Is she Liss Hart-Haviv, who lives in Kalama, Wash., and heads up a well-respected national organization for adults who were abducted as children?

Or is she Missy Sokolsky, who grew up in an affluent family on Manhattan's Upper West Side, attending private schools, taking ballet, piano and riding lessons?

Or is she Melissa Hart, who spent part of grade school living in a single room with her mother in a rundown neighborhood in San Diego, surviving on charity food, learning to lie and being afraid of anyone in a uniform?

Liss admits she hasn't yet recovered from the sudden, dramatic disappearing act her mother forced upon her when she was 11 years old. "I spent part of my childhood on the run from a parent," she says. "Then I spent the rest of my life on the run from my childhood."

This story may change the way you look at child abduction. Maybe you see it as a simple child custody issue. Or maybe you remember the devastated parents on TV shows. But almost nobody thinks about what the abducted child is going through, according to Liss and other survivors of abduction who've created Take Root, an organization to provide support and advocacy for abductees.

After what Liss refers to as the "hug and go" reunions in front of cameras, with cheering relatives engulfing the returned child --nobody thinks about what the child goes through after being returned to left-behind family members who've become strangers.

Often when Liss talks about the little girl she was before she was abducted, she uses the third person. She doesn't say "I loved my father." She says, "Missy loved her father." It's as if Missy died the day her mother took her away.

She was born in New York, "the daughter of an attorney and a Southern homecoming queen." Her parents divorced when Missy was 3. She lived with her mother, but her father always was around.

Unfortunately, he was a troubled man. "He was an alcoholic with emotional problems," Liss says. "He was very wealthy and powerful and obsessed with my mother. He really made her life a living hell." Liss says her dad "called the apartment 30 or 40 times a day. When her mom didn't pick up, he'd come and pound on the door in the middle of the night.

"And he'd withhold child support. The courtroom was his playground, a way to see my mother if she was constantly in court over child support or alimony."

When Liss was 9, her mother snatched her and ran to Florida. Liss' father hired detectives, and snatched Liss back. On the way back to New York, her father took a two-week detour to New Orleans. With uncombed hair, wearing the same dress, Liss sat in bars while her dad partied.

"He was not equipped to raise a 9-year-old girl," Liss says.

A few months later, her mother snatched her again.

"That was the end of Venetia and Missy Sokolsky," says Liss. "From that day forward those two people ceased to exist. And on the other side of the country, in San Diego, Sharon and Melissa Hart appeared out of thin air. . . . She changed our identities."

They had no contact with anyone they'd known before. Liss left behind friends, relatives, toys, pets and her father. She was told her father would hurt her mother if he found them. "It was a life of hiding and terror."

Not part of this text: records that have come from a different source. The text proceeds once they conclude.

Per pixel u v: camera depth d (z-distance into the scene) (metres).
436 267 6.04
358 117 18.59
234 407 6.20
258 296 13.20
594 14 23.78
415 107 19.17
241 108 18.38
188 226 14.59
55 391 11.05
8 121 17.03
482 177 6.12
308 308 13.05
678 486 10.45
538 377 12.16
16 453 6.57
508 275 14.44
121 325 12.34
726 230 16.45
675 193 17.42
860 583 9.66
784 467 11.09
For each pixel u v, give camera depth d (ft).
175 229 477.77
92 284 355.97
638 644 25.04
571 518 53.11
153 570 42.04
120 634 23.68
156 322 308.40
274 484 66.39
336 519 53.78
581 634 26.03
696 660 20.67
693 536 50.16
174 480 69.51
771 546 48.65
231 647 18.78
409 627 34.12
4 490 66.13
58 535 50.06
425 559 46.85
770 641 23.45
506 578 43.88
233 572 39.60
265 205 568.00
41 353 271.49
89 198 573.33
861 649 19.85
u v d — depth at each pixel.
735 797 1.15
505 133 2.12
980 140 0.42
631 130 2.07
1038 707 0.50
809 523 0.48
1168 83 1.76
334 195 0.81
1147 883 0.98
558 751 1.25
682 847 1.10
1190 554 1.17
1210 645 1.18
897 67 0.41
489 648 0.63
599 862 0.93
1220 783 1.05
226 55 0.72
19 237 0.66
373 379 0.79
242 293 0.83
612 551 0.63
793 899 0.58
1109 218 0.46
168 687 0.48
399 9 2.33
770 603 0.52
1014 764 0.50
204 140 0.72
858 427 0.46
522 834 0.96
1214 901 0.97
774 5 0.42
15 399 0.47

Liss believes her mother "really had my best interests at heart." But no matter what the parent's motivation, Liss and other former abductees believe abduction is not the answer. "A child taken into isolation with a distressed caretaker is never in a safe situation, no matter what the parent's intentions," Liss says

Take Root would not exist if Liss hadn't heard the term "child abduction" on a radio show. She went home, did an Internet search and discovered she was far from alone. "Over 200,000 children are abducted by a family member or parent every year," she says. The realization "unlocked the strongbox I had stuffed everything into; all the grief from that moment of abduction, when Missy Sokolsky disappeared. I wept and wept."

She realized she needed help. But every agency she could find was created to aid parents of missing children. "The parents were perceived as the victims, not the children. . . . There were no mental health professionals with expertise on long-term impact. No research has been done. Finally, in utter frustration, I called the National Center for Missing & Exploited Children. I said, 'With a name like that, how can you have nothing for the missing children?' And their response was, 'You are exactly right.' "

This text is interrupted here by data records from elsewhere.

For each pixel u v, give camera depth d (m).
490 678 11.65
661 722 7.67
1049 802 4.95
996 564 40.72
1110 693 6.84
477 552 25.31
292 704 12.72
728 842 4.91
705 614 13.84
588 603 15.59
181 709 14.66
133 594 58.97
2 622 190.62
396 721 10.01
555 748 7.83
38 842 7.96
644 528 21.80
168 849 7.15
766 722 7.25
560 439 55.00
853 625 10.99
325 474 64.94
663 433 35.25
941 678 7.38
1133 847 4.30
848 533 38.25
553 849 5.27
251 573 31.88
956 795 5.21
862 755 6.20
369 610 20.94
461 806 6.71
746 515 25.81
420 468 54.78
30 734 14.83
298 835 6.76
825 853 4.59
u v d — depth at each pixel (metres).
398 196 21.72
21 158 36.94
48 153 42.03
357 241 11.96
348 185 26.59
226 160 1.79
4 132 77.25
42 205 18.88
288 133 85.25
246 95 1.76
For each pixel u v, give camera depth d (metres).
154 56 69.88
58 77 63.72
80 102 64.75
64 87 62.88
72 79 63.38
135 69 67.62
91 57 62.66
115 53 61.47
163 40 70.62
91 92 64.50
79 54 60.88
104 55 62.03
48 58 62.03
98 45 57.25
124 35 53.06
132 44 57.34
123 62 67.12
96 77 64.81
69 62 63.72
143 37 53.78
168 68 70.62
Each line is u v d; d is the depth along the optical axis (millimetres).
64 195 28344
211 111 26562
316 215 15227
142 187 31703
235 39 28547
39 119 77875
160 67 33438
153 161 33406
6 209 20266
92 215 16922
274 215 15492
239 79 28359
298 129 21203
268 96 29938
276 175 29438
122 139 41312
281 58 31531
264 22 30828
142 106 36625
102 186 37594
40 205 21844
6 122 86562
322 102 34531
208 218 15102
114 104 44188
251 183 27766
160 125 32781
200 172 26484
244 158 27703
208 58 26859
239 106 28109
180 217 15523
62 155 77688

The organization funded a meeting of nine adults who'd been abducted by parents when they were children. They met in Alexandria, Va., in 2001. Before the meeting, "I was somewhat skeptical that we really had common ground," Liss says.

She was wrong. All had felt alone. All had struggled after their "recovery." And all continued to be scarred by the abductions.

Liss' father found Liss and her mother after two years in California. But by then her father had "really gone over the edge." He'd "lost his job, and done nothing but drink and obsessively look for us." He knew he was in no condition to raise her, Liss says. So she stayed in California, occasionally visiting her dad in New York.

The visits were rocky. Liss, who kept the name Melissa Hart, wanted to talk about her new life. Her father wanted back the child who'd left, but she didn't exist anymore. "Conversations with him were all about his devastation and attacks on my mom."

Today Liss' relationship with her mother is "a work in progress," Liss says. When Liss points out there were other ways her mother could have handled her father's obsessive behavior without abducting Liss, "she gets defensive and explodes," Liss says.

Unfortunately, Liss wasn't able to mend her relationship with her father before he died. But she's forgiven him, "because he's not the one who created, for me, the real trauma, which was the loss of Missy Sokolsky."

After difficult teen years, Liss pulled her life together and graduated as valedictorian at University of California, Berkeley. As head of Take Root, she's testified before Congress and appeared in the national media.

Take Root (www.takeroot.org) already has changed a lot of people's perspectives about the world of missing children. Groups that once only created search plans now are considering recovery plans for abducted children.

Take Root has created protocols for police, mental health professionals and reuniting families to help returning children integrate their different identities.

"We want to build something constructive out of our experiences," Liss says. "We want to transform victims to victors."